Kerja 19 jam
Setelah kesepakatan baru itu, Da’i yang biasanya mengangkut sampah pada siang hari pun harus berganti waktu menjadi malam hari.
Biasanya, Da’i mulai mengangkut sampah pukul 07.00 dan selesai bongkar muatan pada pukul 14.00. Namun, kini, Da’i mulai bekerja pukul 16.00 dan baru selesai pukul 11.00 keesokan harinya.
Kendati harus bekerja 19 jam, Da’i dan kawan-kawan tak mendapat uang lembur.
Sebaliknya, dia malah harus merogoh pengeluaran tambahan untuk biaya makan selama menunggu di dalam TPST Bantargebang.
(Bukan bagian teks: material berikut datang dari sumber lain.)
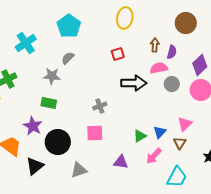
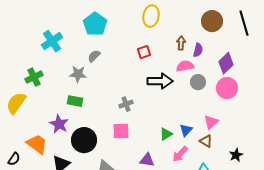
brown triangle: (180, 143) -> (206, 141), turned -32

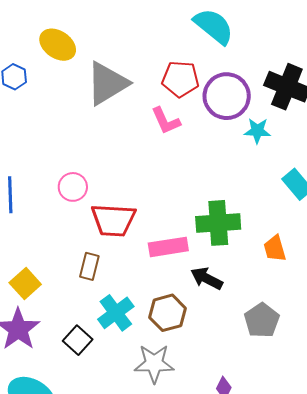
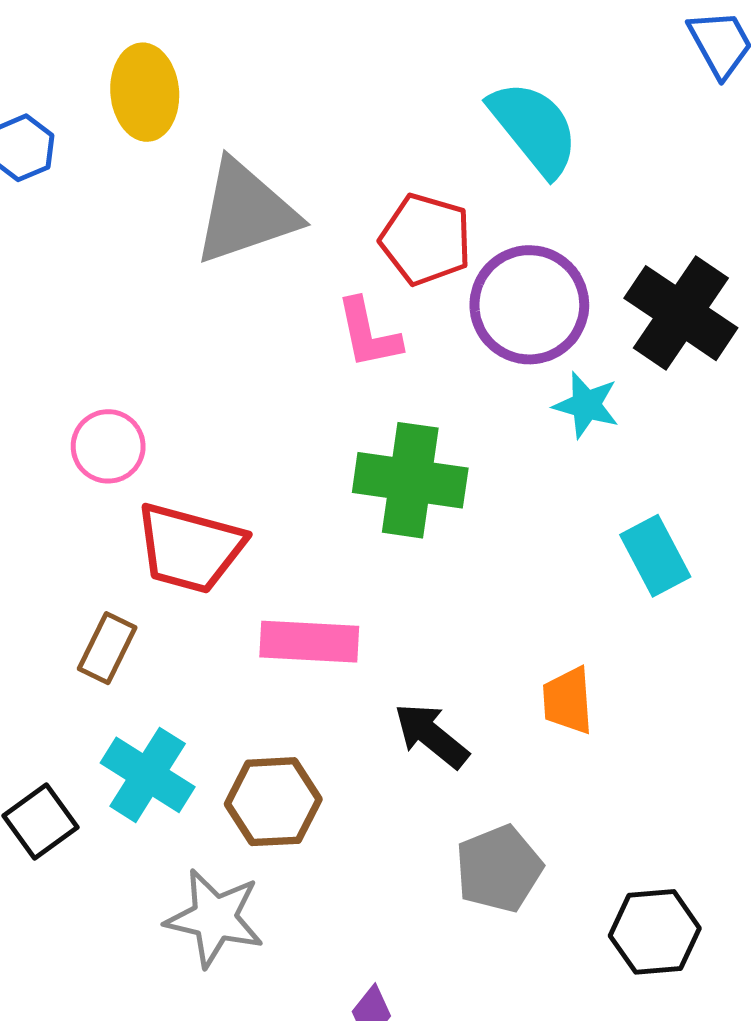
yellow ellipse: (58, 45) -> (145, 92), turned 39
green cross: (218, 223) -> (410, 480), moved
black arrow: (207, 278) -> (431, 735), moved
cyan cross: (116, 313) -> (148, 775), turned -33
”Biasanya saya hanya makan sekali sehari sekitar Rp 15.000, sekarang harus makan tiga kali sehari di dalam TPST Bantargebang. Pulang ke rumah hanya mampir mandi dan ganti baju,” ucap Da’i yang digaji Rp 2,7 juta per bulan ini.
Sopir-sopir lain pun mengalami hal sama. Saat ditemui di sejumlah lokasi di Jakarta Barat, Kamis, wajah sopir-sopir truk sampah itu tampak pucat karena kurang tidur dan belum sempat pulang ke rumah.
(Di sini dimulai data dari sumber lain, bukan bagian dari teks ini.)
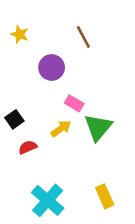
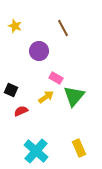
black square: (14, 119) -> (11, 90), turned -32

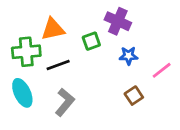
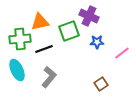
green square: (91, 41) -> (69, 31), size x1.5
brown square: (134, 96) -> (101, 84), moved

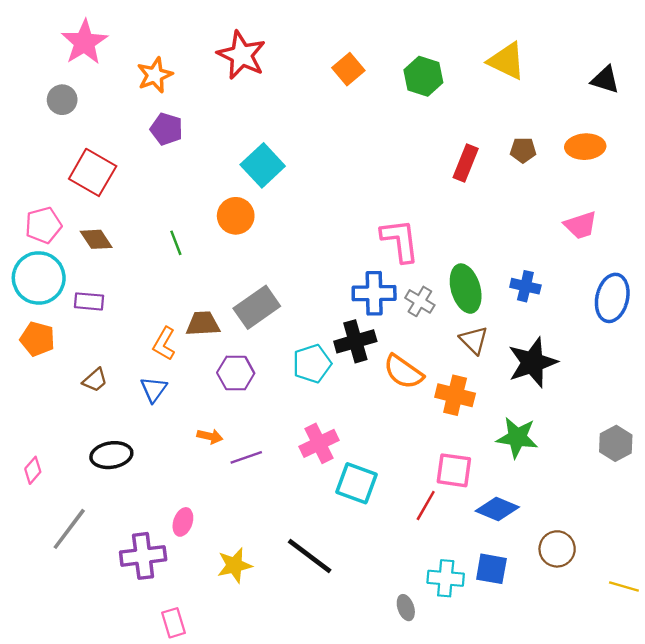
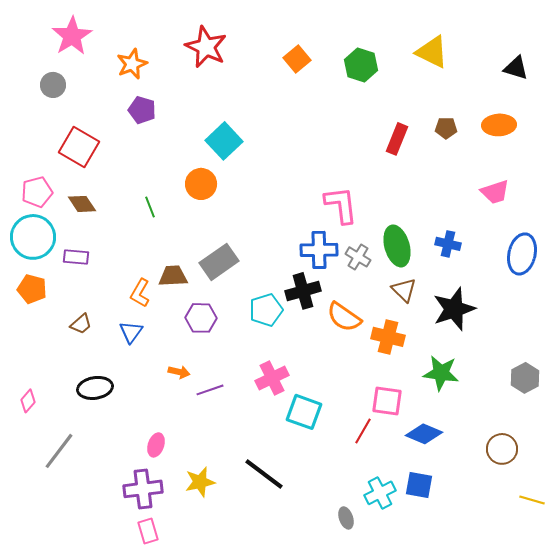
brown circle: (557, 549) -> (502, 449), moved
purple cross: (143, 556) -> (143, 489), moved
cyan cross: (446, 578) -> (380, 493), turned -32

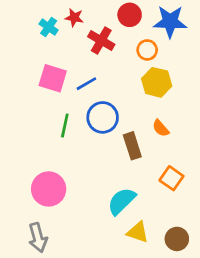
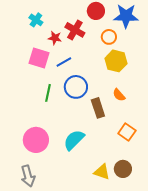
red star: (74, 18) -> (55, 38), moved
cyan semicircle: (121, 201) -> (74, 140), moved
brown circle: (177, 239) -> (123, 169), moved

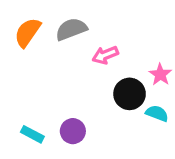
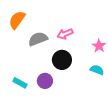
gray semicircle: (71, 29) -> (38, 39), moved
black circle: (130, 94) -> (62, 60), moved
Tersendatnya pengangkutan sampah ke Bantargebang juga menyebabkan berkurangnya rit mereka, dan konsumsi solar truk bertambah 10 liter per hari. Biaya tambahan tersebut dipikul sendiri oleh para sopir.
”Sejak hari Minggu, saya dan kawan-kawan sopir lain cuma bisa mengangkut sampah satu rit saja, padahal biasanya kami bisa mengangkat sampah dua rit. Pendapatan untuk satu rit Rp 25.000,” kata Agus Priyasejati, sopir truk sampah yang ditemui di Kompleks Perumahan DPU RW 004, Tegal Alur, Cengkareng, Jakbar, Kamis sore.
Sophian (33), sopir lain di Kecamatan Kebon Jeruk, mengeluhkan konsumsi solar yang bertambah.